Be there for others
Dear Human 💕,
I can see you’re worried about another human in your life. They seem different lately. Maybe they’re not grooming themselves as much, or they’re sleeping more, or they’ve stopped doing things they used to enjoy. You want to help, but you’re not sure how.
Here’s what I’ve learned about how to Be There for a human who’s struggling.
- Say what you see to start the conversation. Don’t guess. Just tell them what you’ve noticed: “I’ve noticed you haven’t been playing board games with us lately” or “You seem really tired recently”. Then ask how they’re doing. Don’t judge, so don’t ask what’s wrong.
- Show you care and do something to help them through their day. Maybe bring them their favorite treat, offer to help with those boring human chores, or just sit with them like I do when you’re sad. Don’t assume what they need. Instead, ask them “How can I help?” or “What do you need?”. If they don’t know, suggest something. “Would it help if I brought dinner over?” or “Want to take a walk together?”
- Hear them out. Give the other human your full attention. Listen to understand what’s going and what they need. Ask questions that can’t be answered with just “yes” or “no.” Make them feel understood. This helps them open up, just like how I feel safe to show my belly when you’re really paying attention to me.
- Remember your role. You’re not a therapist. You’re a caring human. I know that humans like to fix things, but that’s not what you are here for. You don’t need to fix anything. It’s enough to be there, listen, and help them find professional help if they need it.
- Connect them to help. You can’t force someone to get help, but you can find out what’s available for them. And you can support them with figuring out practical things. For example, how to get there. Maybe support them with making phone calls or offer to go with them to their first appointment.
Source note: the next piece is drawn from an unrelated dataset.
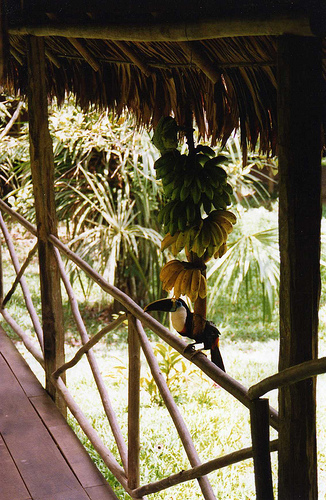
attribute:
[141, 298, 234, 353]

Most importantly, don’t give up on them. Even if they push you away at first, keep checking in. Sometimes humans need time to accept help, just like how it took me months to trust you enough for belly rubs.
Be there for other humans.
Yours,Cat 🐾
P.S. When you want to help, it’s easy to focus all your energy on the other human and forget about your own needs. Pay attention to how you are doing and take care of yourself. It’s like those oxygen masks on airplanes. You put yours on first, then you help others. You can’t help any other human if you’re completely worn out. I am here for you, and I make sure to get my naps and treats.